Survivability of Xanthoria parietina in simulated Mars conditions for 30 days

Christian Lorenz1, Elisabetta Bianchi1, Giovanni Poggiali2,3, Giulia Alemanno4, Renato Benesperi1, John Robert Brucato3, Stephen Garland4, Jörn Helbert4, Andreas Lorek4, Alessandro Maturilli4, Alessio Papini1, Jean-Pierre de Vera5, and Mickael Baqué4
Christian Lorenz et al.
  • 1Department of Biology, University of Florence, Via La Pira 4, 50121 Florence, Italy.
  • 2LESIA-Observatoire de Paris, Université PSL, CNRS, Sorbonne Université, Université de Paris, 5 place Jules Janssen, 92190 Meudon, France.
  • 3INAF-Astrophysical Observatory of Arcetri, Largo E. Fermi, 5, 50125 Florence, Italy.
  • 4Planetary Laboratories Department, German Aerospace Center (DLR), Institute of Planetary Research, Ruthefordstraße 2, 12489 Berlin, Germany.
  • 5MUSC, German Aerospace Center (DLR), Space Operations and Astronaut Training, Linder Höhe, 51147 Cologne, Germany.

Introduction

One of the main topics of astrobiology research is the study of life’s limits in stressful environments.
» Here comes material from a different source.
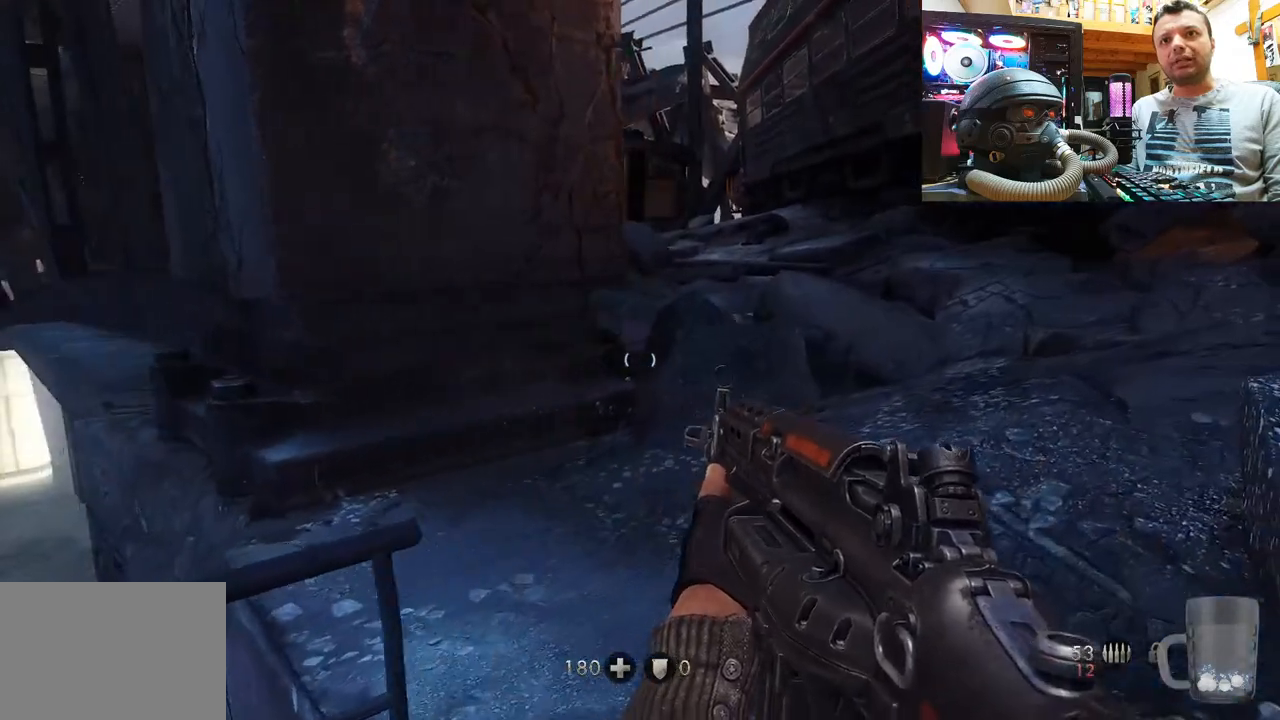
{"dt_ms": 500, "buttons": [], "left_stick": "center", "right_stick": "center", "events": [[17, "left_stick", "center"], [200, "DPAD_DOWN", "down"], [350, "DPAD_DOWN", "up"]]}
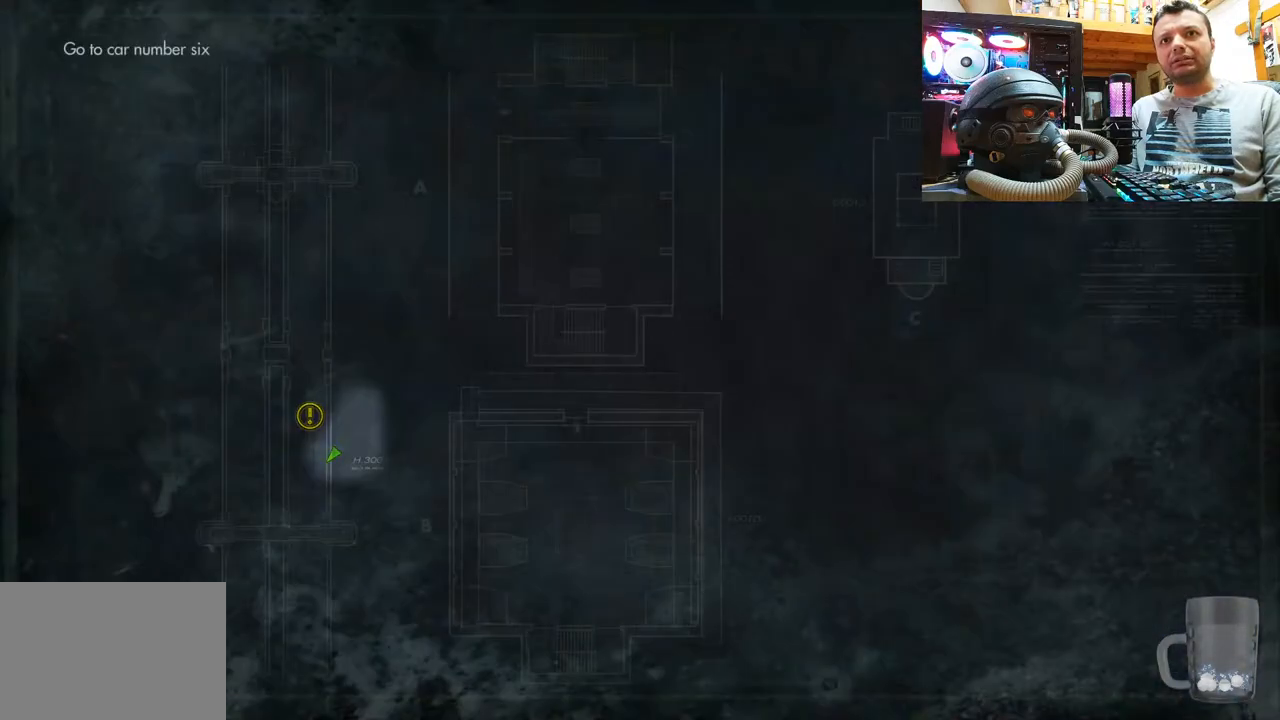
{"dt_ms": 1000, "buttons": [], "left_stick": "up", "right_stick": "up"}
The study of organisms in extreme environments might give an indication about their potential adaptive plasticity, in the view of a climate change perspective, the terrestrial geological past and future scenarios, as well as extra-terrestrial habitats such as Mars’ surface. Lichens - with their excellent adaptive abilities - represents an extremely interesting case study. Several astrobiological studies involving lichens - that are symbiotic association between a fungus and an alga and/or acyanobacterium - proved the ability of these organisms to resist and thrive in extreme environments such as space and Mars’ surface simulated conditions [1, 2]. We have already tested the lichen species Xanthoria parietina (L.) Th. Fr. in simulated space conditions, that was able to survive and to reactivate after exposure [3]. X. parietina is a cosmopolitan foliose lichen that grows on barks and rocks [4]. This species shows high tolerance to air pollutants, heavy metals, and resistance to UV-radiation thanks to the shielding properties of the secondary metabolite parietin [5, 6]. Here we present a new study on the survival of X. parietina under simulated Mars conditions performed at the Mars Simulation Facility of the DLR Institute of Planetary Research in Berlin (Fig.1).

Figure 1 - Mars Simulation Facility at DLR with the opened experiment chamber.

Methods

The aim of the study was to assess the survivability of Xanthoria parietina under simulated Mars conditions for 30 days [7, 8]. Inside the Mars simulation chamber, eight samples (Fig.2) were exposed to the simulated atmospheric conditions of Mars of which four were fully UV-irradiated with day-night cycles (FM, Full-Mars) and the other four kept in darkness (DM, Dark-Mars). A three-gas mixture of 95% CO2, 4% N2 and 1% O2 was used as best approximation of Mars-like atmospheric conditions, with a constant pressure of 600Pa. Temperature and humidity were subjected to day-night cycles, reaching during daytime 15°C and 0% RH, and during night -55°C and 100% RH (Fig.3) according to Martian thermophysical conditions at mid-latitudes. UV-radiation for FM samples was simulated using a Xenon UV-lamp (spectral range 200 nm – 2200 nm) that was automatically turned on for 16 h (day) and turned off for 8 h (night) daily. The total average radiation dose for FM was 2452.32 J/cm2 and the average instantaneous irradiance on the sample spots was 14,2 W/m2 [9]. Four other samples (Fig.2) were kept in control conditions during the experiment, at the constant temperature of 25°C, daily wetted and 12h dark and 12h light (ca. 50 μmol m-2 s-1 PAR photons). Several analyses were carried out to study all the samples before, during and after the exposure to the extreme Mars conditions. In detail, this experiment was performed aiming:

  • to monitor the lichen vitality through chlorophyll a fluorescence (FV/FM) as photosynthetic efficiency parameter, carrying out in situ and after treatment analyses,
  • to evaluate the oxidative stress due to the extreme conditions, highlighting eventual changes in the lichen carotenoids’ Raman signatures,
  • to verify eventual modifications in the infrared features (peak shifting) in the lichen FTIR reflectance spectrum possibly related to UV-photodegradation effects,
  • to highlight possible variations in the lichen ultrastructure through TEM analysis.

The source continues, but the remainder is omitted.